San Patrignano’s history includes scandals and legal entanglements. When the community attempted to expand in the 1990s, problems arose that nearly destroyed the program; a Netflix documentary and reporting have highlighted episodes where residents were held against their will and other abuses occurred. The community’s founder, Vincenzo Muccioli, was later convicted in connection with covering up the murder of one resident; he died in 1995 while his case was on appeal. Current leaders acknowledge past mistakes and say they have implemented reforms intended to improve transparency and safety.
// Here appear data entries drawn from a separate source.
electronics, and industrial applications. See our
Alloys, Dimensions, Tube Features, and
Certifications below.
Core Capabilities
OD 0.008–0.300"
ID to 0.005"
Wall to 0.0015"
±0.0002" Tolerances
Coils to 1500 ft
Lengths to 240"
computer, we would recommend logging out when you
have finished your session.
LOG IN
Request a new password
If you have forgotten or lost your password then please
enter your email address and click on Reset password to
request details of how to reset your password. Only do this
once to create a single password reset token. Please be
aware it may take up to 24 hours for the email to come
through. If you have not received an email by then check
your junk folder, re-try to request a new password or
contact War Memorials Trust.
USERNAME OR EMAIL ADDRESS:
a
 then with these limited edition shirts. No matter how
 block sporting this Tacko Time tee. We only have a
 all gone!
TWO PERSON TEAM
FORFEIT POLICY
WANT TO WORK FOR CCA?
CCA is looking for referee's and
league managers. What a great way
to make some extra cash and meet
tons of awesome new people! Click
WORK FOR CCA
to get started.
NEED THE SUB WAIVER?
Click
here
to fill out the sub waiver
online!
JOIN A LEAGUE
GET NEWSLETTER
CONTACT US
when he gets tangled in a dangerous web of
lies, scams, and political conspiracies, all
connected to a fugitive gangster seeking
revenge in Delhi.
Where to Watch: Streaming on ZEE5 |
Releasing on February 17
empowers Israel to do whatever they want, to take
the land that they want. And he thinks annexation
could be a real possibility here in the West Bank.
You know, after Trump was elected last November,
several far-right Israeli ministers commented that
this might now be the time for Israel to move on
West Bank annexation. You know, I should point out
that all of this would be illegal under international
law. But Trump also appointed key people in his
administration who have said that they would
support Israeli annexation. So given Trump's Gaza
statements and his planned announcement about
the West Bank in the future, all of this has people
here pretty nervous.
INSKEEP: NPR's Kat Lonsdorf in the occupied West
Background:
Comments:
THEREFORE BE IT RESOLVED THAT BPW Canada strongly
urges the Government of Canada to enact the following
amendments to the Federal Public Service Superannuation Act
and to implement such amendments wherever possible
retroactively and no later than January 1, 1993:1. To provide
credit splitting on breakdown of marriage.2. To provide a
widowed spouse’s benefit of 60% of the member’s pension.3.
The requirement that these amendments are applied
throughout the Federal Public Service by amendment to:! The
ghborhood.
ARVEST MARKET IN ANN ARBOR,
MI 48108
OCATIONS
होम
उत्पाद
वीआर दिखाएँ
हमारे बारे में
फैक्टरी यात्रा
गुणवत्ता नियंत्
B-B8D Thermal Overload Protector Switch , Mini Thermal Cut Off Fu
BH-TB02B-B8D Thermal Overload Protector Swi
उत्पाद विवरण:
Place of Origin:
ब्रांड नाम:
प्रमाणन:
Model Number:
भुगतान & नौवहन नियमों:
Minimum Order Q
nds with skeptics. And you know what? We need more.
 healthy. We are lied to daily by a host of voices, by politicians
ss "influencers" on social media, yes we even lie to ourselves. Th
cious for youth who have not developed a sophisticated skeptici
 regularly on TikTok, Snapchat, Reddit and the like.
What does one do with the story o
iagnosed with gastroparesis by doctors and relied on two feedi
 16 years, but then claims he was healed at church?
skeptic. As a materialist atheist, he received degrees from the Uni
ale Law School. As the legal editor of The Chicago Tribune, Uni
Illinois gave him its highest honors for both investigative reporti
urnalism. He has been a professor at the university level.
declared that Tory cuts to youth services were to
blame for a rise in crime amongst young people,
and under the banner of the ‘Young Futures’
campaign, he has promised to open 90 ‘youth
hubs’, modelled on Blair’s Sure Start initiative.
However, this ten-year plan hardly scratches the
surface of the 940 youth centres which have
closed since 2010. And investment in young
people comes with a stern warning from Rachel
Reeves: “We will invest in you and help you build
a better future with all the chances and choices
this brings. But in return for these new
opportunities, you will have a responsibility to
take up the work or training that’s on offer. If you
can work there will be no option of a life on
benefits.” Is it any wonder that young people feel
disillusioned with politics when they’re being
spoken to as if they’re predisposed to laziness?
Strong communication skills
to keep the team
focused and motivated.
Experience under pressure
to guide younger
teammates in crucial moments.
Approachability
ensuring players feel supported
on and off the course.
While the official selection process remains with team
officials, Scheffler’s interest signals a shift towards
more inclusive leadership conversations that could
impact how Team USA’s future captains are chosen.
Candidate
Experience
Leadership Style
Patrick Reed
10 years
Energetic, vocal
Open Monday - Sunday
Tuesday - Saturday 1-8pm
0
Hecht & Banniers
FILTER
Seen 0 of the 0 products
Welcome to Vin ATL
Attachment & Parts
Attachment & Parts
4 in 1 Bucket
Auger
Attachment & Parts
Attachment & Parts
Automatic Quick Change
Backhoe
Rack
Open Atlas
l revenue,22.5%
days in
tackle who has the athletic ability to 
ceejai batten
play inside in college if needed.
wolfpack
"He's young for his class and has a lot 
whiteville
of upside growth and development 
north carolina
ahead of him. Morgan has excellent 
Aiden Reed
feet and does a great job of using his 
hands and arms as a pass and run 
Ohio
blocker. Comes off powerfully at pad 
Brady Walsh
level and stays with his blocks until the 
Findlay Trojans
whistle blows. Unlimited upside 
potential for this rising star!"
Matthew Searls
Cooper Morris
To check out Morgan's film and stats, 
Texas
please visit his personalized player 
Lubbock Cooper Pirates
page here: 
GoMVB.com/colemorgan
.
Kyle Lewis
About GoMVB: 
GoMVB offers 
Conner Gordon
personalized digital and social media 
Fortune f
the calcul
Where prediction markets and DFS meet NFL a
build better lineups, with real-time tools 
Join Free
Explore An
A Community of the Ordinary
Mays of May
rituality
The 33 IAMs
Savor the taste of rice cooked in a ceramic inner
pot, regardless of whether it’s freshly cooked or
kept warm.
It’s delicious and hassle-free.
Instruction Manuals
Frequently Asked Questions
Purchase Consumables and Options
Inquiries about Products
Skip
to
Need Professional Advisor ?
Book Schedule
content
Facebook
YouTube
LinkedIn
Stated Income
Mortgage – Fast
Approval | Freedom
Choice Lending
San Patrignano’s current medical director told NPR it would be “impossible” to safely scale the community’s model into a nationwide program like the one Kennedy envisions. San Patrignano also differs from how Kennedy has described it: it serves far fewer people than he has suggested, and most residents are adults rather than children. The community’s spokesperson said they had no record of communicating with Kennedy or HHS and first learned of his interest through the media.
Kennedy has given mixed statements about medications for addiction. At times he has called them “practical and pragmatic” when used alongside faith-based approaches, while at other times he has voiced skepticism, saying he would not endorse using drugs to “fix what’s wrong inside of you.” When announcing a federal initiative called the Great American Recovery Initiative, Kennedy emphasized faith, work, and abstinence-centered programs as central to his vision.
Critics caution that transplanting San Patrignano-style communities to the U.S. without integrating evidence-based medical treatments would risk worsening overdose deaths here. They stress that while therapeutic communities and structured work can be valuable elements of recovery, they should complement, not replace, medically supported treatments, especially for opioid use disorder. San Patrignano’s approach may be less risky in Italy where alcohol and cocaine dominate and overdose rates are lower, but experts say the U.S. context — dominated by lethal synthetic opioids — requires broad access to medications that reduce overdose risk.
NPR sought interviews and detailed answers from Kennedy and HHS about his emphasis on San Patrignano and concerns raised by experts and lawmakers; HHS declined further comment and Kennedy did not provide an interview. San Patrignano residents and staff described lives transformed by the community’s routines and relationships, while leaders and outside experts alike warned that the community’s history, insistence on abstinence-only care, and limited scale make it a problematic direct model for national policy in the United States.